=== WHAT TO WORK ON ===
(a) Transcribe the passage of the Coast Guard report below, everything from "Minister Hennis presented" down to "euros last year.".
(b) Continue the Coast Guard report from where it stops, writing the next part as it might plausibly follow.
··· QUOTED TEXT
No unmanned aircraft for Coast Guard as yet

THE HAGUE--The Coast Guard confiscated 1,024 kilos of cocaine, 7.5 kilos heroin and 68.5 kilos of marijuana and five firearms in the Dutch Caribbean in 2014. Five illegals were arrested and the Coast Guard was deployed 200 times in Search and Rescue (SAR) operations, during which 49 persons were brought to safety, Minister of Defence Jeanine Hennis-Plasschaert wrote in a letter to the Dutch Parliament's Second Chamber on Friday.

Minister Hennis presented the 2014 annual report of the Coast Guard's operations in the Caribbean part of the Dutch Kingdom, also on behalf of Minister of Home Affairs and Kingdom Relations Ronald Plasterk. The Coast Guard operated under a budget of 35.6 million euros last year.

As to the deployment of unmanned aircraft in the Caribbean, Minister Hennis said that tests with the lightweight aerial vehicle Raven proved it unfit for future air reconnaissance operations. The Minister announced "broader investigations" into other types of unmanned aircraft for the Coast Guard later this year.

Based on the annual plan and the Judiciary Policy Plan 2014-2017 the Coast Guard operations focused last year on the combatting of international drug transports, detection of firearms and illegal immigration and human smuggling and trafficking. Contacts with local stakeholders were improved, said Minister Hennis.
······
··· ENTRIES PROVIDED
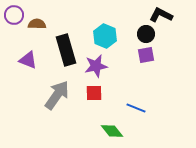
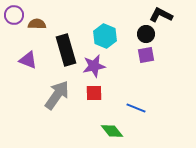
purple star: moved 2 px left
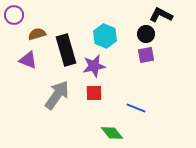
brown semicircle: moved 10 px down; rotated 18 degrees counterclockwise
green diamond: moved 2 px down
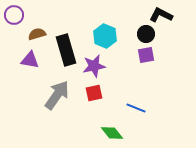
purple triangle: moved 2 px right; rotated 12 degrees counterclockwise
red square: rotated 12 degrees counterclockwise
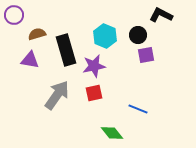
black circle: moved 8 px left, 1 px down
blue line: moved 2 px right, 1 px down
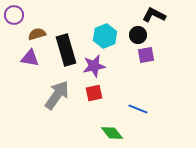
black L-shape: moved 7 px left
cyan hexagon: rotated 15 degrees clockwise
purple triangle: moved 2 px up
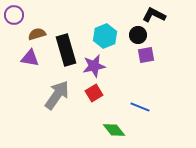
red square: rotated 18 degrees counterclockwise
blue line: moved 2 px right, 2 px up
green diamond: moved 2 px right, 3 px up
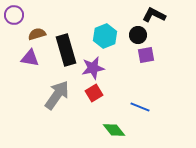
purple star: moved 1 px left, 2 px down
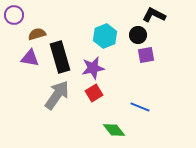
black rectangle: moved 6 px left, 7 px down
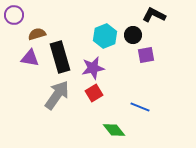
black circle: moved 5 px left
······
=== EXPECTED RESPONSES ===
(a)
Minister Hennis presented the 2014 annual report of the Coast Guard's operations in the Caribbean part of the Dutch Kingdom, also on behalf of Minister of Home Affairs and Kingdom Relations Ronald Plasterk. The Coast Guard operated under a budget of 35.6 million euros last year.

(b)
International cooperation is also deemed of the utmost importance. Therefore, the Coast Guard, in cooperation with the Ministries of Home Affairs and Defence, closed Memorandums of Understanding with Colombia and Jamaica in the area of maritime law enforcement. The Coast Guard also took part in the large regional "Tradewinds" exercise near the Dominican Republic.

In connection with SAR-operations, which are held in St. Maarten in cooperation with Sea Rescue Foundation, it was stated that the cooperation with the French Coast Guard in joint patrols and patrols in the Dutch and French territorial waters have been temporarily suspended awaiting ratification of an operational cooperation agreement by the authorities in Paris.

Technical problems, caused by lightning, led to reduced availability of the coastal radar system in Aruba and Curaçao. "No progress has been observed in connection with the plans of France for a coastal radar system in St. Maarten. The plans are currently still in the preparatory phase. The progress will also be monitored in 2015. There is currently no financial room in the Coast Guard's budget to contribute to such a system," it was stated in the annual report.

The Coast Guard also holds (safety) inspections of vessels. In the report it was stated that inspections in St. Maarten remained 24 per cent below the norm of 800 vessels. Instead, only 607 vessels were inspected. According to the Coast Guard, this was due to the fact that during the 2014 high season there were fewer vessels to inspect than foreseen.

As to the AW-139 helicopter, it was stated that the aircraft was seconded to St. Maarten for two periods of two weeks, during which it was in the air for 100 hours. In total, the AW-139 was airborne for 991 hours.

The Cougar helicopter could not be deployed in St. Maarten because Princess Juliana International Airport SXM does not meet military safety requirements.

The Coast Guard station ships were deployed in the Windward Islands for 60 per cent of their available time.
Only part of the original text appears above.